A Quiet Child Learns to Speak in Sri Lanka
When Nilusha’s daughter was 2 years old, she could only speak a few words –and Nilusha blamed herself. Her family believed that baby Kavisha could not talk because they had neglected some of their traditional rituals.
“We couldn’t observe her first meal of rice and her first haircut, according to our traditions," says Nulisha, who lives in the village of Veherayaya, in southern Sri Lanka. "I was feeling guilty as well. Things between me and my husband got bitter. He was angry and often shouted at me.”
But family traditions were not the cause of Kavisha’s learning problems, which are common in Veherayaya. A recent study has shown that 24 out of the 80 village children - 30 percent - had growth and development problems.
The main factors that are holding children back are a lack of nourishing foods and parents not spending enough time with their children.
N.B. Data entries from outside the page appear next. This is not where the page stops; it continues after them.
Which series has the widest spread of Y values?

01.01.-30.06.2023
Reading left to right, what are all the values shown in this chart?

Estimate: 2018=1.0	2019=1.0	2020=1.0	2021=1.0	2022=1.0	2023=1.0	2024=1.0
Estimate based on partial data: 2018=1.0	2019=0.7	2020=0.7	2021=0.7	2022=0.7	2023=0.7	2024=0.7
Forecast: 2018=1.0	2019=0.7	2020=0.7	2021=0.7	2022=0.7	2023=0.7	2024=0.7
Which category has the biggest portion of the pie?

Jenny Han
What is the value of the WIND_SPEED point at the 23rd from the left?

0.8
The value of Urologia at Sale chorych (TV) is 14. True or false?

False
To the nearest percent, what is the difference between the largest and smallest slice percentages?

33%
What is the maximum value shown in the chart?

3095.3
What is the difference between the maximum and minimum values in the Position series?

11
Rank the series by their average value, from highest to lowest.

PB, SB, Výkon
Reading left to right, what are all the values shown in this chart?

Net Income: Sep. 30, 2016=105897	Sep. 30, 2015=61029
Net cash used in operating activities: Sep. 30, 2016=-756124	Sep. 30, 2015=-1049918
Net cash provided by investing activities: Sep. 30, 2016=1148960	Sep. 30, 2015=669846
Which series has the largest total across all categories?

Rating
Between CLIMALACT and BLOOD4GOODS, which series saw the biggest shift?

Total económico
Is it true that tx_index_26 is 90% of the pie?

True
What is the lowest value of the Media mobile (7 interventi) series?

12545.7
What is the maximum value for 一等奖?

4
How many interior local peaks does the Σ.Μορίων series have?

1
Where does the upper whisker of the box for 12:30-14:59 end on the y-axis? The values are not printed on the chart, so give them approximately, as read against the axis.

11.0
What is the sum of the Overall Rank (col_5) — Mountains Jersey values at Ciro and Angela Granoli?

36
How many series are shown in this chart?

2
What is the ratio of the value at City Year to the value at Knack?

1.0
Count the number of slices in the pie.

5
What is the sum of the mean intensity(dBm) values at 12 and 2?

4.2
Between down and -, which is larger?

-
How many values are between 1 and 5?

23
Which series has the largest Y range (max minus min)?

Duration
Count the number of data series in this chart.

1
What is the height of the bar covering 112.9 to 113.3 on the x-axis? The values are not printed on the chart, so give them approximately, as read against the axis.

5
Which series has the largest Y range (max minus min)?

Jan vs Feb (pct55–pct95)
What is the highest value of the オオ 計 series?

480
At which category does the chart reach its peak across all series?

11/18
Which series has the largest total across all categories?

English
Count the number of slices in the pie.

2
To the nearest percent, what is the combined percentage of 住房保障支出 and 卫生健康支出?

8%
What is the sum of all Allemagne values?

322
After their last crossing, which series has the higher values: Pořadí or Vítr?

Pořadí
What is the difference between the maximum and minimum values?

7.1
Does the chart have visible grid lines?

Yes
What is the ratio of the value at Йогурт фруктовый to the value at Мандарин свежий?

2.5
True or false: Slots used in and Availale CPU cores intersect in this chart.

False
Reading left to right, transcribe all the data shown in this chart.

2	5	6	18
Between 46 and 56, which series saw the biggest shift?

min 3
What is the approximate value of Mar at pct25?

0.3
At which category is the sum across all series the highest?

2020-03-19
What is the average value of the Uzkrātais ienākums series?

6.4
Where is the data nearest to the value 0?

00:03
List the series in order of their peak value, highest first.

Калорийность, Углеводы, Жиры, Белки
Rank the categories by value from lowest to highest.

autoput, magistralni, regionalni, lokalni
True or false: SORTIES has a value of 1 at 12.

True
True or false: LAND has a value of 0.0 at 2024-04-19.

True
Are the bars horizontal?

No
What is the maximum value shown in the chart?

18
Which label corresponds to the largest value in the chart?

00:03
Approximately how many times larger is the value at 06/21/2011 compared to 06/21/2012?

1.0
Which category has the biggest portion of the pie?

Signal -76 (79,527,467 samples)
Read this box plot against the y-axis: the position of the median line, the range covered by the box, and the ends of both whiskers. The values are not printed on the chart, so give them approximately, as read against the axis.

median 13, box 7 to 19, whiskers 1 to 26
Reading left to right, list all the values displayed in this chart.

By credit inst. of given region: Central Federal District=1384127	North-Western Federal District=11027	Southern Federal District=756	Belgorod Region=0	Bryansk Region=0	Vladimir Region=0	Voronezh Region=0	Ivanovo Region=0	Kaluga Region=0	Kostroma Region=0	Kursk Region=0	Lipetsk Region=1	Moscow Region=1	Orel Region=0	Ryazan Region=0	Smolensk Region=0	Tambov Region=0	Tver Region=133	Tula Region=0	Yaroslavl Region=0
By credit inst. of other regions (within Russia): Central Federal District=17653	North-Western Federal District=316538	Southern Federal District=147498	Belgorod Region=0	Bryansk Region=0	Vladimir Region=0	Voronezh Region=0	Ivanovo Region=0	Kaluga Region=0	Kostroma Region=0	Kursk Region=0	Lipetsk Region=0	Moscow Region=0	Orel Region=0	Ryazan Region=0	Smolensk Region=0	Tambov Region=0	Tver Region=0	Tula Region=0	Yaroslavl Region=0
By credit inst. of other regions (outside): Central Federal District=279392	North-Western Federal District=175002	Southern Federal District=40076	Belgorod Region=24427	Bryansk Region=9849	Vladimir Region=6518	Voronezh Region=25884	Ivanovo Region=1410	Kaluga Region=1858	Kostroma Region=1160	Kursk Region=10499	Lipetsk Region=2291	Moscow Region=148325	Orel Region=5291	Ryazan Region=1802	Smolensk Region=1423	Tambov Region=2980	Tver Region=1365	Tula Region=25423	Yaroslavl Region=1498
A lack of playgrounds, toys, books, and a limited understanding of child development are also factors.
Relating Theories to Everyday Life
Plan Sri Lanka and its local partners are supporting training for health workers in the region where Midwife Karunwathi helps mothers better understand how children learn and grow.
“We started to tailor our working hours to suit the needs of the community,” says Karunawathi. “We simplified our messages to be easily understood and related theory to everyday lives, to make it easier to adopt these things as daily practices.”
Feeding the Senses
Nilusha was doubtful, but Karunawathi invited her to the next village, where other mothers showed her their houses decorated with colors and shapes to “feed their child’s eye” and other senses.
Nilusha enthusiastically started doing the same for Kavisha, and her improvement was dramatic. “Within 3 months, she could speak about 250 words,” Nilusha says proudly. Kavisha’s health has also improved.
With Karunwathi’s encouragement, Nilusha shares her experience with other mothers. She has founded a “baby room” in the village, now hosted by about 90 mothers in rotation. The “baby room” also has shared meals for children and activities like clay work, painting, and playing with paper and bottles. The ideas have now spread to other villages, with mothers passing on what they have learned to new mothers creating an informal knowledge network.
Nilusha's work has also inspired her husband to get involved: “He helps me buy stationary to prepare learning materials for the others,” Nilusha says.